Government has ‘seriously misjudged’ mandatory vaccines with care services ‘dangerously compromised’

Unmet need is “paralysing” health and social care services and the requirement for frontline staff to be vaccinated against coronavirus must be abandoned, a social care boss has warned.

The Homecare Association said “further serious harm” is likely to come to older and disabled people and their families if between 15 and 20% of home care staff cannot work because they are unvaccinated.

It said the Government has “seriously misjudged” the balance between the mitigated risk of infection and the risk of people going without vital care.

And it is concerned that the safety and wellbeing of older and disabled people will be “dangerously compromised”.

It is calling for the Government to withdraw the regulations now – before employers start serving notice on unvaccinated employees.

Chief executive Dr Jane Townson (pictured) said: “All along, we have strongly supported vaccination against Covid-19, as there is clear evidence it helps to save lives.

“At the same time, we have consistently argued that persuasion would likely be more successful than compulsion in achieving high vaccine uptake, especially among those with genuine fears.

“And we have repeatedly stressed the need to balance the mitigated risk of infection with the risk of older and disabled people going without vital care at home.

“In pressing ahead with regulations requiring vaccination as a condition of deployment in CQC-regulated wider care settings, including homecare, we believe the Government has seriously misjudged this balance of risk.”

Two vaccine doses for care home staff in England have been mandatory as a condition of deployment since November.

The new policy affects frontline NHS and wider social care staff working in regulated settings in England.

The deadline for these workers to have their first vaccine doses is February 3, and they must be double jabbed before the policy kicks in on April 1.

But there have been calls for the policy to be delayed, amid fears that it could force thousands of frontline workers to leave their roles at a time when patient demand is high.

On Monday afternoon MPs will debate a petition, which has received more than 217,000 signatures, calling for it to made illegal for any employer to mandate vaccination for its employees.

Latest figures from NHS England, covering up to January 16, suggest that 13.1% of domiciliary care staff in registered settings (more than 53,000 staff) and 5% of NHS staff (more than 80,000) staff have not had their first dose.

Some 18.9% (77,080 staff) have not been recorded as having received their second dose.

Some of these staff will be exempt.

The Government’s impact assessment, published in November when the policy was announced, estimates that 73,000 NHS staff and 35,000 social care staff will remain unvaccinated by the time the policy comes into force.

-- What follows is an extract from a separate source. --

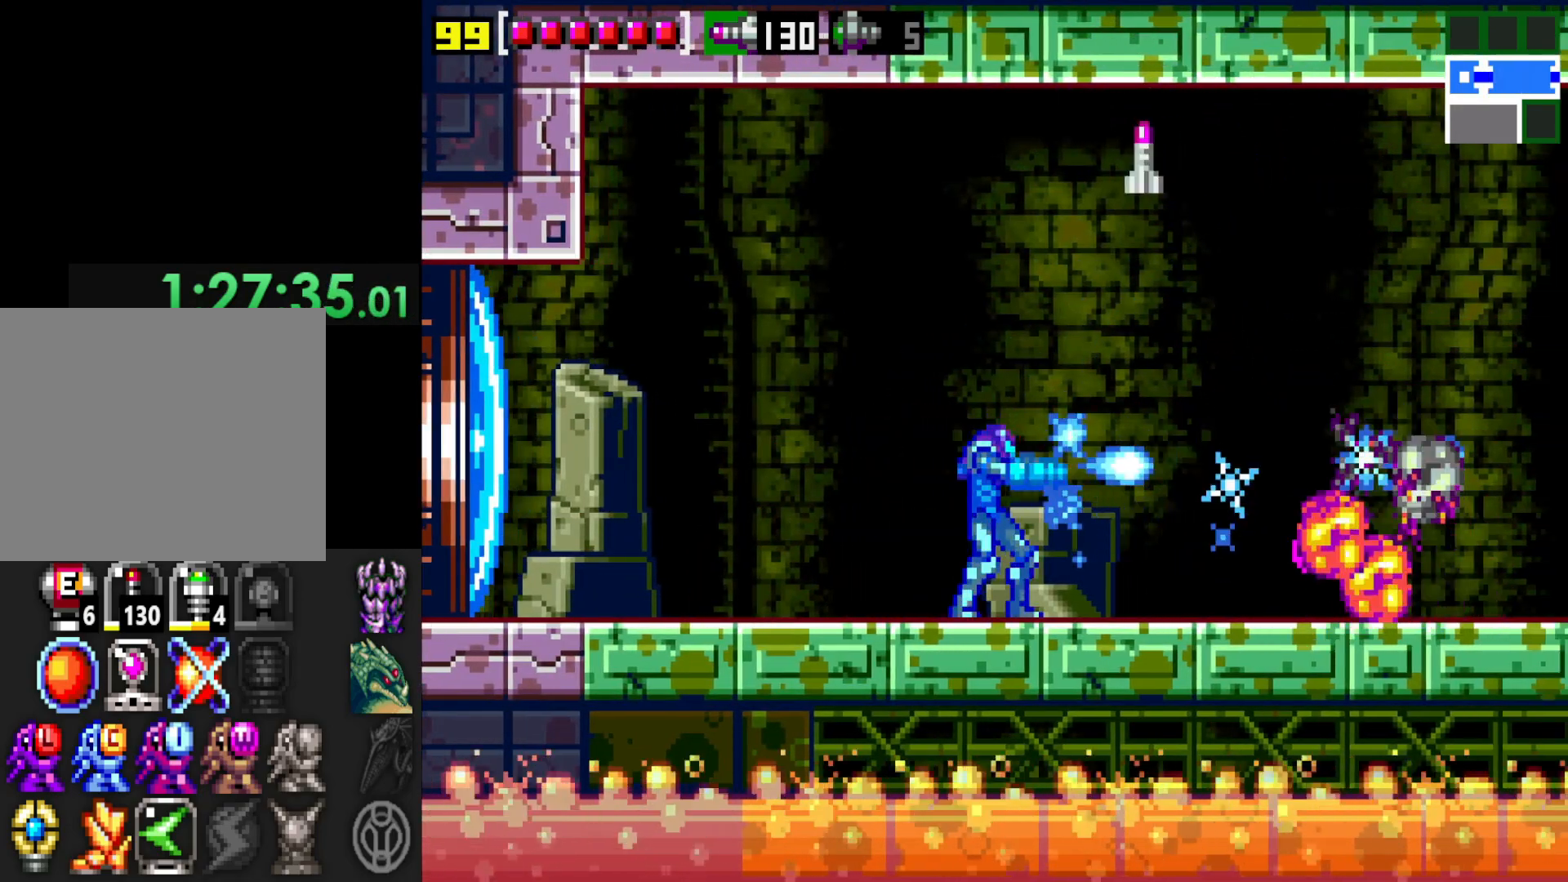
{"buttons": [], "left_stick": "center", "right_stick": "center", "events": [[67, "X", "down"], [100, "left_stick", "right"], [150, "X", "up"], [217, "X", "down"], [317, "X", "up"], [450, "left_stick", "center"]]}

Deputy Prime Minister Dominic Raab played down suggestions over the weekend that the April 1 deadline could be postponed.

His comments came after a report suggested that compulsory vaccines for NHS workers would be delayed for six months under eleventh-hour plans being considered by Boris Johnson.

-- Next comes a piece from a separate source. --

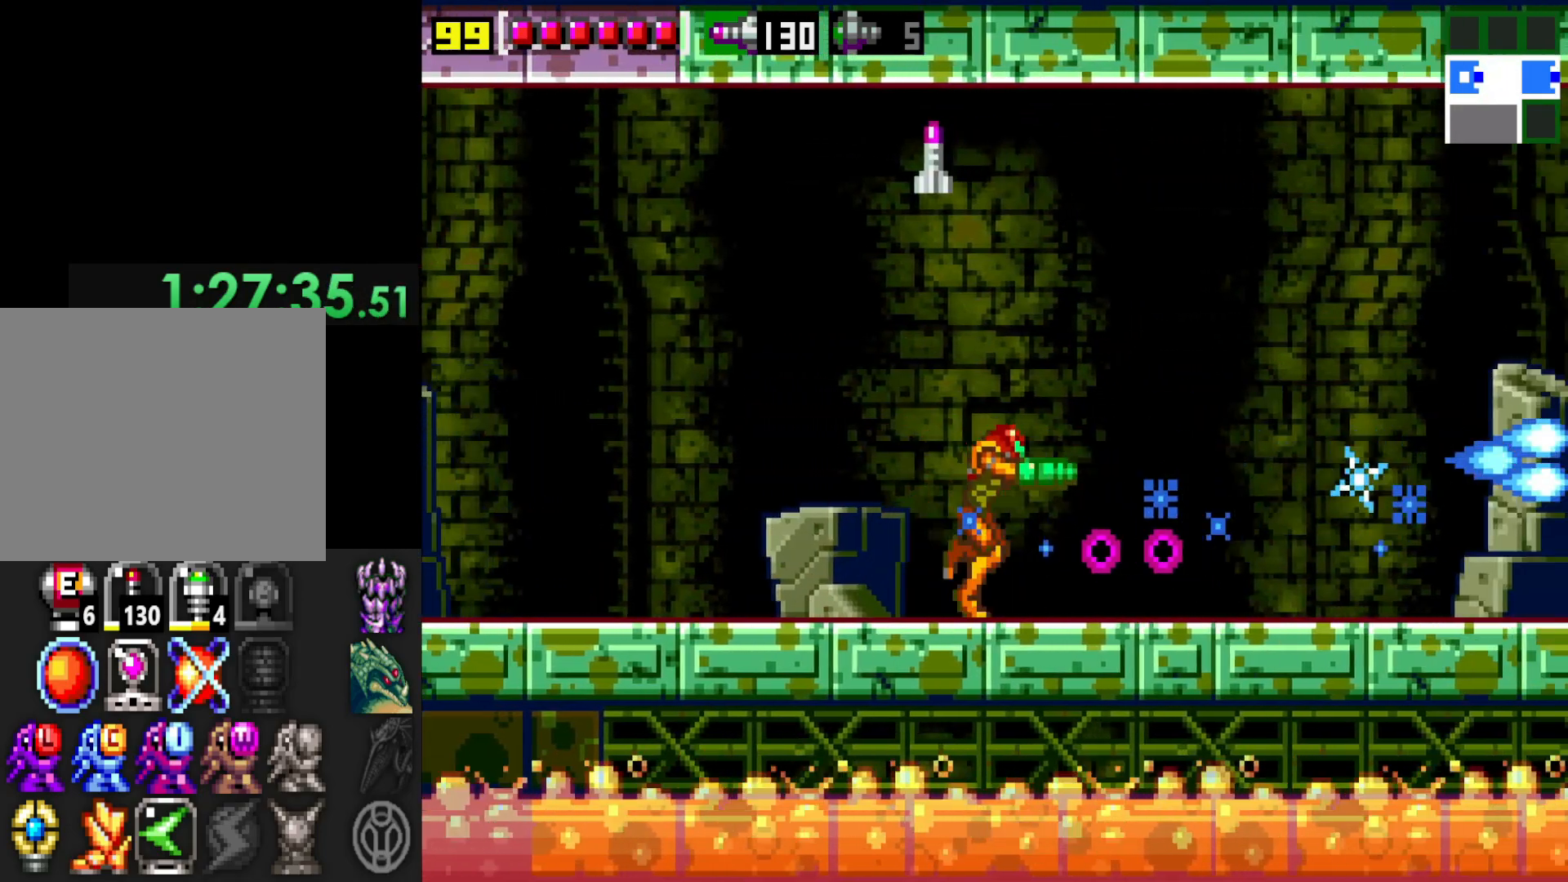
{"buttons": [], "left_stick": "right", "right_stick": "center", "events": [[17, "A", "down"], [150, "X", "down"], [300, "A", "up"], [317, "X", "up"], [367, "X", "down"], [367, "left_stick", "right"], [467, "X", "up"]]}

The Royal College of GPs and the Royal College of Nursing have called for a delay.

The Department of Health and Social Care has insisted that there are no plans for a delay.

A spokesperson said: “Health and social care workers look after the most vulnerable people in society, who could face serious health consequences if exposed to the virus.

“Ensuring staff are vaccinated is the right thing to do to protect patients and those in care. The vast majority of NHS staff have had the vaccine which is our best defence against Covid-19.”

Meanwhile Welsh First Minister Mark Drakeford said he would “not rule out” recruiting vaccine refusenik NHS workers forced to stand down from their roles in England.

Vaccines are not compulsory for frontline health staff in Wales.